● **Task details**:
Extract every line of text from the records below, character for character, leaving out the pictures.

Stored records:
§
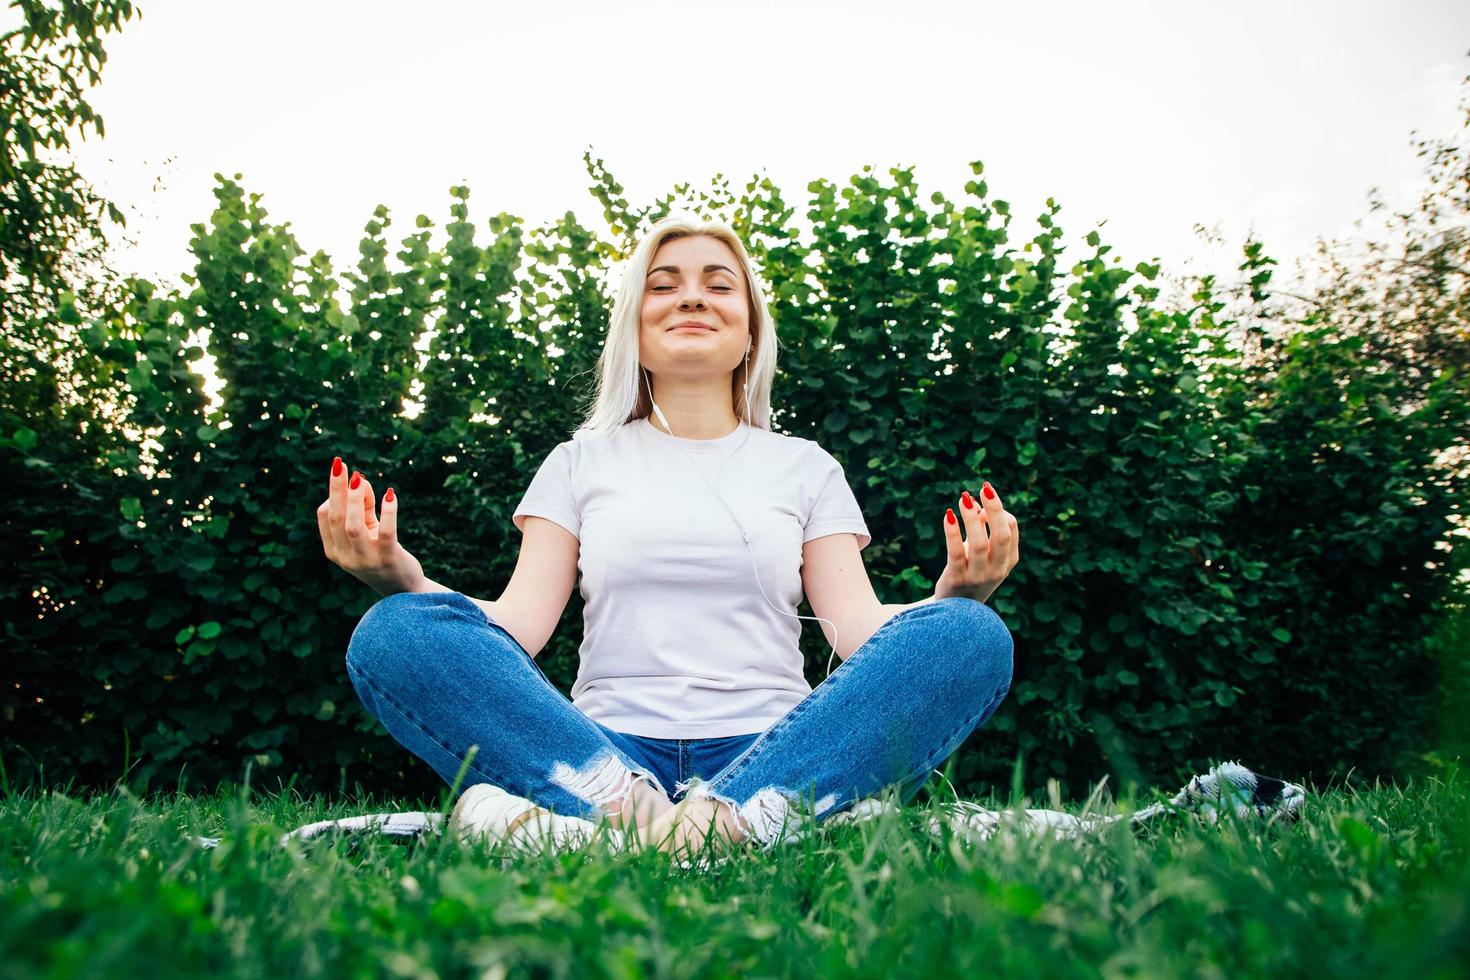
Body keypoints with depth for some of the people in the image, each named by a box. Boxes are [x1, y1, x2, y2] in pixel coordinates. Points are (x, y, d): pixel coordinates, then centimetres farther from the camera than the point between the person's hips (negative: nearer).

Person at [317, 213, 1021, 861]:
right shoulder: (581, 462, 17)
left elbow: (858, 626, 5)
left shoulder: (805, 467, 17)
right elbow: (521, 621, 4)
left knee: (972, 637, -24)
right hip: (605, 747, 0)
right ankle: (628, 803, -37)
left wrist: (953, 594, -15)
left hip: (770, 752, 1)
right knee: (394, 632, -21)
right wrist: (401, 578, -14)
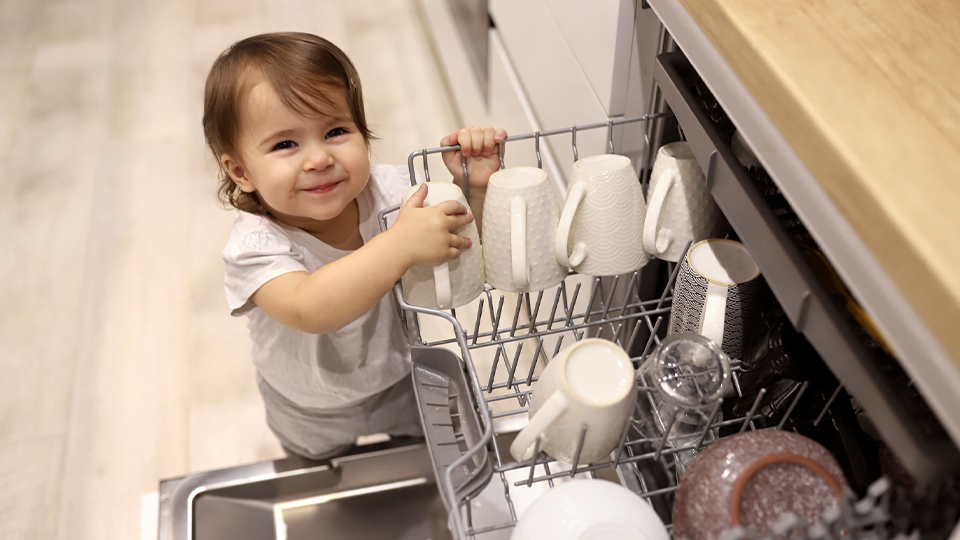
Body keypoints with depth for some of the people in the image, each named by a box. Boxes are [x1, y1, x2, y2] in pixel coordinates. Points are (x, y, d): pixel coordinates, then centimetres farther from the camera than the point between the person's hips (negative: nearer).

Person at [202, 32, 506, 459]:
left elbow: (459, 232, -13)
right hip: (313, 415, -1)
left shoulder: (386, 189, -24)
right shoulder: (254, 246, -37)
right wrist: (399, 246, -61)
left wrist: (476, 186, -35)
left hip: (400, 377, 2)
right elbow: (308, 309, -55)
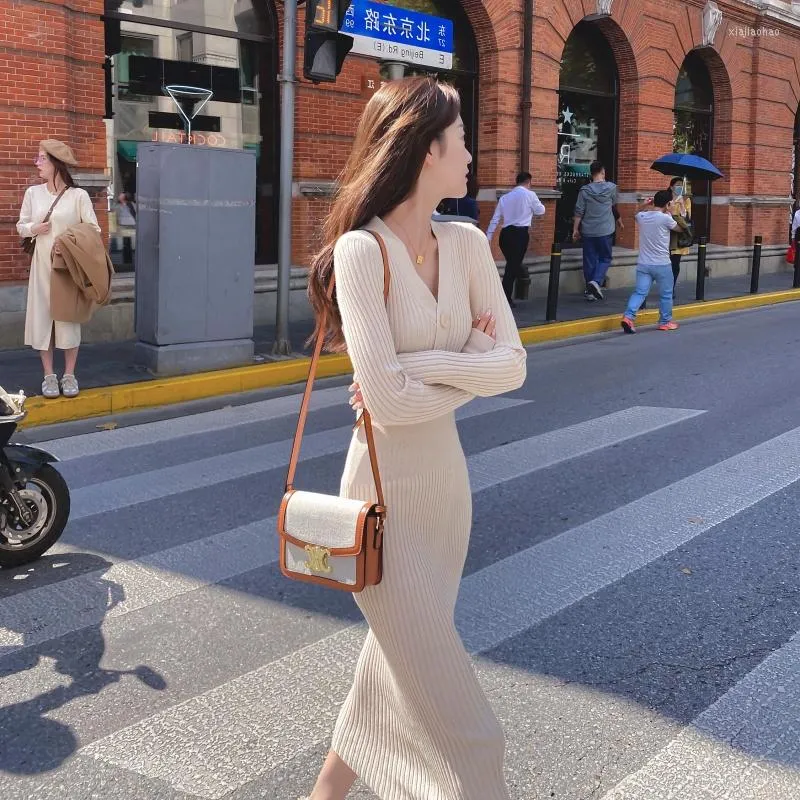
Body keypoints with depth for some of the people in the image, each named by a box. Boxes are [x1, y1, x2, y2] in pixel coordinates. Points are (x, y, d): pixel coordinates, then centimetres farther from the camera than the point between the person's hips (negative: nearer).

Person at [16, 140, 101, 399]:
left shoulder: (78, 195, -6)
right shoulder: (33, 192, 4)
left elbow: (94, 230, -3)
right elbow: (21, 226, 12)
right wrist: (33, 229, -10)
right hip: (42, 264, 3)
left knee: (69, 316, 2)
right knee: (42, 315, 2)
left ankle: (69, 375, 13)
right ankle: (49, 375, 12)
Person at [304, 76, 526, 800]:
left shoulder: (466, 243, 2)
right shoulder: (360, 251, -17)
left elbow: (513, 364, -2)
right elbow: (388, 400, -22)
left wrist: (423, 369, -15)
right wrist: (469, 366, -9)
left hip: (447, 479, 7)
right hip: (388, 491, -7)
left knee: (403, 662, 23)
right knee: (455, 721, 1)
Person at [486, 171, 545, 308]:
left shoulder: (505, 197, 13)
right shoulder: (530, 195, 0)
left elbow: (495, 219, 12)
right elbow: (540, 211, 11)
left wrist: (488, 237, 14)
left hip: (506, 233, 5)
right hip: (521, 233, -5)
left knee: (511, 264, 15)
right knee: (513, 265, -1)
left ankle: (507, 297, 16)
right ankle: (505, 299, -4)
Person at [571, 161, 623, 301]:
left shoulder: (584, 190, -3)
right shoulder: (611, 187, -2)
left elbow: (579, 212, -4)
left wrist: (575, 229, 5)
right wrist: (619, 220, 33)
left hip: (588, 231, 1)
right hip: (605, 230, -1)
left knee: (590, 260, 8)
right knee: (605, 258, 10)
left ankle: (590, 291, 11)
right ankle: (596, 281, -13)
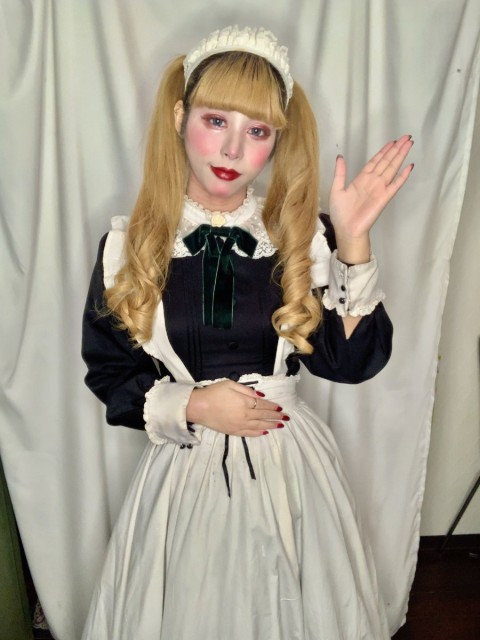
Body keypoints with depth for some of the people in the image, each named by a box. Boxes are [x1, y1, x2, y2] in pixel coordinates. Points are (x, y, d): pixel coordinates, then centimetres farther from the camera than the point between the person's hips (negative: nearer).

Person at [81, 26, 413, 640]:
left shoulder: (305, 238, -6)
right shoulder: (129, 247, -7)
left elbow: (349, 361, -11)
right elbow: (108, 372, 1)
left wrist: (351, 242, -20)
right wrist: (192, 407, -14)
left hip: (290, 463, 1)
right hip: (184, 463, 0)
§
● **Task solution**:
Body keypoints with depth for some of the people in the image, each named by a box. Boxes are [x1, y1, x2, y2] in pixel coordinates. Points are (x, y, d): pixel coordinates, then centimetres farther from the camera than the point between the person's hips (negative: nearer).

Person at [317, 213, 1021, 861]:
right shoulder: (581, 462, 17)
left elbow: (858, 626, 5)
left shoulder: (805, 467, 17)
right elbow: (521, 621, 4)
left knee: (972, 637, -24)
right hip: (605, 747, 0)
right ankle: (628, 803, -37)
left wrist: (953, 594, -15)
left hip: (770, 752, 1)
right knee: (394, 632, -21)
right wrist: (401, 578, -14)
Body keypoints with depth for some of the people in the image, each named by a box. Boxes are [x1, y1, x2, y2] in pixel coordinates. Points are (x, y, d): pixel coordinates, then centimetres farther from the camera than the point between the person's hips (negative: nearer).

Person at [202, 32, 506, 459]:
left elbow: (459, 232, -13)
right hip: (313, 415, -1)
left shoulder: (386, 189, -24)
right shoulder: (254, 246, -37)
right wrist: (399, 246, -61)
left wrist: (476, 186, -35)
left hip: (400, 377, 2)
right elbow: (308, 309, -55)
Body keypoints with depth for some of the people in the image, each named by a box. Boxes are [x1, y1, x2, y2] in pixel coordinates. Points are (x, y, d): pixel coordinates, then centimetres farther from the camera than the point between the person's hips (negative: nearer).

Person at [16, 140, 101, 399]:
left shoulder: (78, 195, -6)
right shoulder: (33, 192, 4)
left elbow: (94, 230, -3)
right elbow: (21, 226, 12)
right wrist: (33, 229, -10)
right hip: (42, 264, 3)
left knee: (69, 316, 2)
right knee: (42, 315, 2)
left ankle: (69, 375, 13)
right ankle: (49, 375, 12)
Person at [304, 76, 526, 800]:
left shoulder: (466, 243, 2)
right shoulder: (360, 251, -17)
left elbow: (513, 364, -2)
right elbow: (388, 400, -22)
left wrist: (423, 369, -15)
right wrist: (469, 366, -9)
left hip: (447, 479, 7)
right hip: (388, 491, -7)
left knee: (403, 662, 23)
right knee: (455, 721, 1)
Person at [486, 171, 545, 308]:
left shoulder: (505, 197, 13)
right shoulder: (530, 195, 0)
left elbow: (495, 219, 12)
right elbow: (540, 211, 11)
left wrist: (488, 237, 14)
left hip: (506, 233, 5)
right hip: (521, 233, -5)
left knee: (511, 264, 15)
right knee: (513, 265, -1)
left ankle: (507, 297, 16)
right ankle: (505, 299, -4)
Person at [571, 161, 623, 301]:
left shoulder: (584, 190, -3)
right shoulder: (611, 187, -2)
left elbow: (579, 212, -4)
left wrist: (575, 229, 5)
right wrist: (619, 220, 33)
left hip: (588, 231, 1)
right hip: (605, 230, -1)
left knee: (590, 260, 8)
right knee: (605, 258, 10)
left ankle: (590, 291, 11)
right ankle: (596, 281, -13)
Body keypoints with depth for some of the people in the image, each named by a box. Boxes are [x1, y1, x2, y2] in pixel coordinates. Points are (x, y, d): pixel coordinates, then centimetres farther from the camera than the point between the person's hips (negative: nearer).

Person at [81, 26, 413, 640]:
left shoulder: (305, 238, -6)
right shoulder: (129, 247, -7)
left elbow: (349, 361, -11)
right elbow: (108, 372, 1)
left wrist: (351, 242, -20)
right wrist: (192, 407, -14)
left hip: (290, 463, 1)
right hip: (184, 463, 0)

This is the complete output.